Saved data entries:
--- --- ---
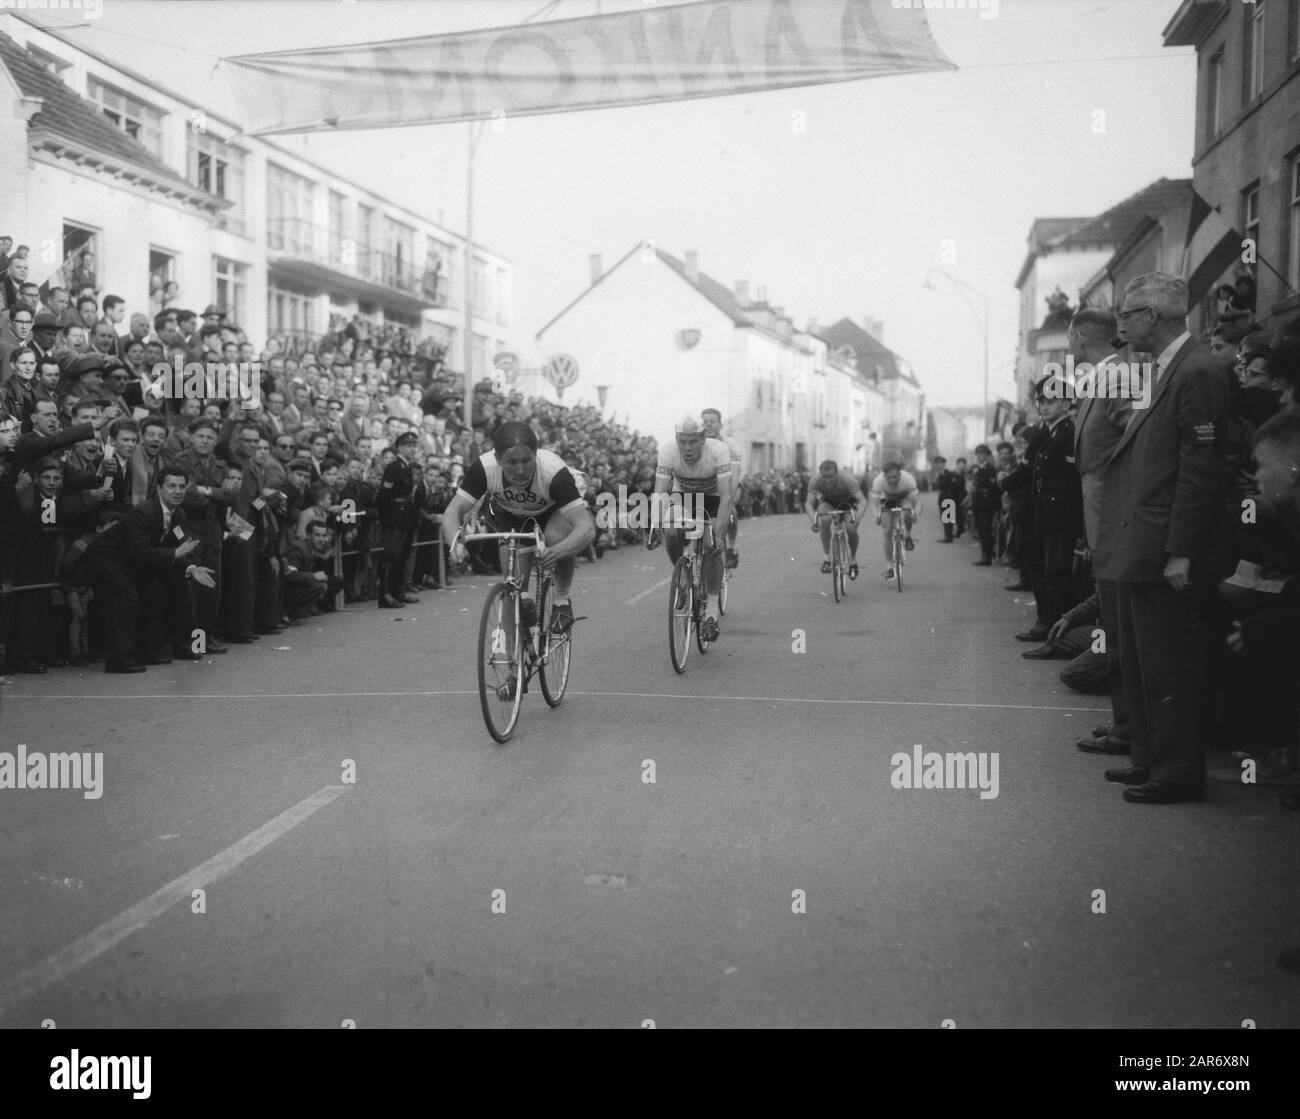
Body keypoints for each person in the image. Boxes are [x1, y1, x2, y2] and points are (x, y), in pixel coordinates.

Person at [1097, 272, 1229, 805]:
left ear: (1152, 315)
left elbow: (1200, 468)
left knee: (1169, 661)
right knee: (1144, 659)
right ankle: (1151, 758)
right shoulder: (1165, 367)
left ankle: (1176, 773)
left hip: (1164, 545)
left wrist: (1182, 550)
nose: (1121, 324)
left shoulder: (1197, 370)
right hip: (1141, 539)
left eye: (1127, 314)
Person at [442, 420, 595, 667]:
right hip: (512, 513)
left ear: (536, 455)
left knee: (557, 537)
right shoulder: (484, 467)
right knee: (513, 588)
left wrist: (557, 552)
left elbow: (586, 529)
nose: (521, 471)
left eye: (527, 461)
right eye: (511, 463)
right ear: (498, 459)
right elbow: (452, 513)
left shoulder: (553, 472)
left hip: (553, 508)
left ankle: (561, 600)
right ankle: (515, 668)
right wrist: (455, 545)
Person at [646, 416, 734, 642]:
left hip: (713, 498)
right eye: (682, 441)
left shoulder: (718, 451)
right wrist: (655, 525)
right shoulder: (667, 451)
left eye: (692, 442)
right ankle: (682, 575)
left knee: (710, 542)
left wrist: (720, 537)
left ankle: (712, 609)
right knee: (671, 529)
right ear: (676, 439)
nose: (686, 448)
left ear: (703, 439)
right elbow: (661, 491)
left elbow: (726, 497)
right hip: (683, 496)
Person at [375, 430, 422, 608]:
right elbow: (383, 495)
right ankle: (385, 594)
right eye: (408, 446)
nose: (412, 449)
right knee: (390, 557)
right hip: (395, 517)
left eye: (413, 446)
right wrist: (387, 518)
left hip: (406, 517)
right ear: (399, 448)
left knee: (402, 557)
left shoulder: (408, 466)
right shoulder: (393, 467)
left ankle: (398, 590)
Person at [804, 459, 869, 579]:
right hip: (827, 501)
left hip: (848, 501)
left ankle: (853, 560)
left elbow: (862, 501)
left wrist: (858, 518)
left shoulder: (847, 479)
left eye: (831, 477)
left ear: (837, 473)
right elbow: (808, 503)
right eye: (824, 477)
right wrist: (814, 520)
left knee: (851, 529)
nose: (827, 480)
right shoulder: (815, 480)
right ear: (820, 474)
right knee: (824, 520)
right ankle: (827, 559)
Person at [700, 407, 743, 568]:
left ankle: (731, 547)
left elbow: (734, 475)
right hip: (705, 483)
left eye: (712, 422)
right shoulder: (698, 442)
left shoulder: (731, 445)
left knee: (729, 511)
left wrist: (728, 499)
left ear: (720, 425)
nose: (708, 425)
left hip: (728, 481)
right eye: (705, 422)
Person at [869, 461, 920, 581]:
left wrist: (916, 513)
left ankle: (907, 534)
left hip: (904, 497)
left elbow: (917, 502)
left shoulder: (908, 479)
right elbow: (875, 504)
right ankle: (889, 567)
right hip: (886, 499)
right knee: (887, 531)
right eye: (889, 477)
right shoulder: (878, 482)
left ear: (900, 475)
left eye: (895, 477)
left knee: (908, 512)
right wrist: (877, 515)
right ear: (884, 476)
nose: (892, 480)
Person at [933, 455, 966, 543]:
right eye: (937, 464)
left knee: (948, 519)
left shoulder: (950, 474)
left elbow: (958, 486)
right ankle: (948, 536)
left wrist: (956, 498)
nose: (938, 465)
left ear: (944, 464)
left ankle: (949, 537)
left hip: (949, 498)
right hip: (943, 498)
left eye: (940, 463)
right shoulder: (939, 475)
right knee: (945, 518)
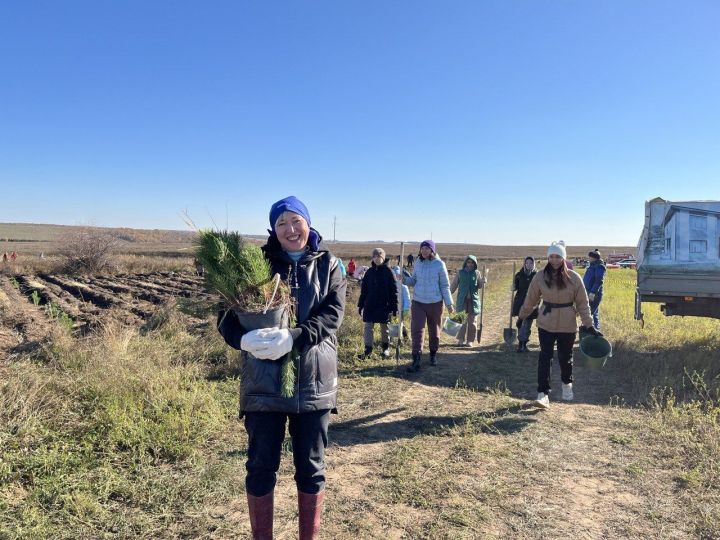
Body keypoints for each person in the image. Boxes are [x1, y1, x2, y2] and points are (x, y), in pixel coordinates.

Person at [217, 196, 346, 540]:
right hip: (263, 386)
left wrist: (296, 337)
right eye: (281, 223)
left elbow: (332, 314)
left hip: (314, 384)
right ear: (273, 229)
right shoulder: (254, 265)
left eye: (296, 220)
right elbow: (225, 318)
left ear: (308, 222)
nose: (290, 229)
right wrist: (241, 341)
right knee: (260, 468)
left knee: (311, 469)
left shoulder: (329, 265)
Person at [518, 241, 600, 409]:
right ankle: (543, 394)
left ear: (563, 258)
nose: (554, 260)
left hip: (567, 324)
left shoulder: (574, 278)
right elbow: (530, 299)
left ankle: (566, 384)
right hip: (545, 323)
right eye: (551, 257)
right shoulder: (540, 276)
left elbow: (583, 304)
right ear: (548, 257)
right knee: (545, 357)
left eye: (558, 257)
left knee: (565, 357)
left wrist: (589, 325)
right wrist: (522, 316)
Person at [401, 240, 453, 372]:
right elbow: (414, 281)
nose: (424, 251)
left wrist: (449, 303)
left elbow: (445, 286)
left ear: (432, 250)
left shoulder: (439, 265)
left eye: (427, 248)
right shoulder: (418, 263)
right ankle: (416, 358)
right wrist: (404, 279)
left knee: (434, 330)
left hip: (435, 303)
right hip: (418, 301)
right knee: (416, 329)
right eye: (422, 248)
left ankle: (433, 354)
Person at [357, 248, 398, 359]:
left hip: (384, 305)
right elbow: (364, 290)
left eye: (379, 257)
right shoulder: (369, 272)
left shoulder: (388, 272)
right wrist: (360, 305)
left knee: (384, 328)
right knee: (368, 327)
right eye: (374, 256)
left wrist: (394, 306)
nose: (376, 259)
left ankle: (385, 348)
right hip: (370, 304)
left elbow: (394, 290)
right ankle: (368, 350)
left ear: (383, 258)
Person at [449, 255, 487, 347]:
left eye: (472, 263)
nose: (470, 264)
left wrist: (482, 282)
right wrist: (447, 295)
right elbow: (453, 286)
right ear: (465, 263)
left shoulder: (477, 273)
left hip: (473, 300)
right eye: (468, 262)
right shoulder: (460, 273)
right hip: (462, 300)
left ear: (475, 264)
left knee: (472, 321)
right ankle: (461, 339)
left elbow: (478, 286)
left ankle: (470, 340)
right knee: (462, 320)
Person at [512, 256, 538, 352]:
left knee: (528, 323)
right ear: (524, 264)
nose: (529, 265)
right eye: (527, 263)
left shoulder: (536, 275)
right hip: (520, 301)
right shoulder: (519, 275)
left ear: (533, 264)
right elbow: (515, 287)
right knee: (521, 323)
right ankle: (520, 344)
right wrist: (513, 287)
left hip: (532, 302)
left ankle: (524, 343)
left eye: (531, 263)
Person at [583, 249, 606, 330]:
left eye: (590, 257)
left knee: (589, 314)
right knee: (594, 313)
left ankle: (593, 332)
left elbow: (599, 280)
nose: (588, 258)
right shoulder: (592, 266)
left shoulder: (600, 266)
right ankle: (595, 331)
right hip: (588, 292)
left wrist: (593, 292)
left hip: (594, 294)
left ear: (594, 257)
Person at [391, 265, 411, 338]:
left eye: (398, 275)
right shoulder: (390, 286)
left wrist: (406, 308)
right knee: (392, 324)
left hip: (401, 309)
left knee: (400, 323)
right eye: (394, 275)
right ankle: (392, 338)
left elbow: (407, 298)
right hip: (392, 309)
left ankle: (405, 336)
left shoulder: (403, 286)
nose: (396, 277)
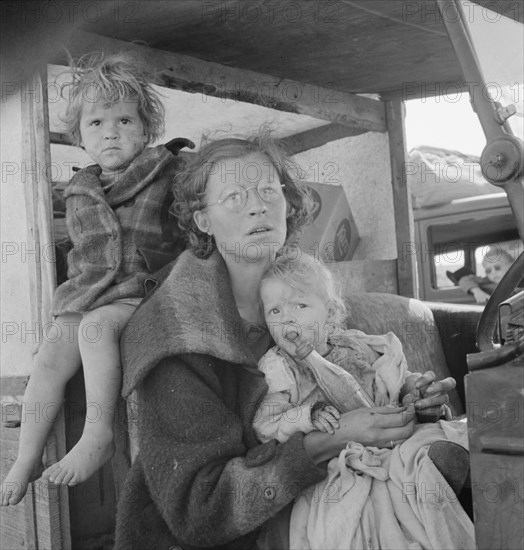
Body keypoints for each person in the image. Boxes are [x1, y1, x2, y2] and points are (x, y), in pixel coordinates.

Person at [113, 132, 457, 550]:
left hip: (336, 481)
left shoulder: (308, 298)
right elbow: (200, 510)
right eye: (235, 197)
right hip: (224, 534)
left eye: (267, 191)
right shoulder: (175, 333)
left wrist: (405, 399)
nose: (258, 205)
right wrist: (331, 438)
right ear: (203, 220)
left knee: (447, 462)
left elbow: (352, 390)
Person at [1, 52, 190, 506]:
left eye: (125, 120)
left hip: (141, 289)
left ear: (146, 129)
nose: (111, 131)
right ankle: (25, 458)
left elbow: (191, 224)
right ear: (80, 137)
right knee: (48, 357)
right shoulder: (79, 187)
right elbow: (80, 250)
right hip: (87, 290)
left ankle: (98, 433)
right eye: (97, 123)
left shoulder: (168, 172)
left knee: (96, 327)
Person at [254, 251, 473, 549]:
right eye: (275, 311)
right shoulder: (278, 367)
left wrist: (414, 392)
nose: (287, 319)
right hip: (340, 463)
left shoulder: (355, 344)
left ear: (330, 314)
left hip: (392, 439)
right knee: (367, 505)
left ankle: (447, 469)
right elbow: (266, 425)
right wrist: (307, 415)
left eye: (300, 305)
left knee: (446, 436)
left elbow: (390, 383)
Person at [448, 246, 515, 304]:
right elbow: (464, 279)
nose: (493, 272)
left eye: (497, 267)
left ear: (511, 266)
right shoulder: (485, 281)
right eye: (488, 270)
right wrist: (476, 290)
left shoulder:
--- --- ---
**What you should do:**
Exactly the lines from the one containing "right eye: (97, 123)" through the end of the records should be reproduced, and no others.

**The completed task:**
right eye: (97, 123)
left shoulder: (168, 172)
left knee: (96, 327)
Person at [254, 251, 473, 549]:
right eye: (275, 311)
right shoulder: (278, 367)
left wrist: (414, 392)
nose: (287, 319)
right hip: (340, 463)
left shoulder: (355, 344)
left ear: (330, 314)
left hip: (392, 439)
right knee: (367, 505)
left ankle: (447, 469)
right elbow: (266, 425)
right wrist: (307, 415)
left eye: (300, 305)
left knee: (446, 436)
left elbow: (390, 383)
Person at [448, 246, 515, 304]:
right elbow: (464, 279)
nose: (493, 272)
left eye: (497, 267)
left ear: (511, 266)
right shoulder: (485, 281)
right eye: (488, 270)
right wrist: (476, 290)
left shoulder:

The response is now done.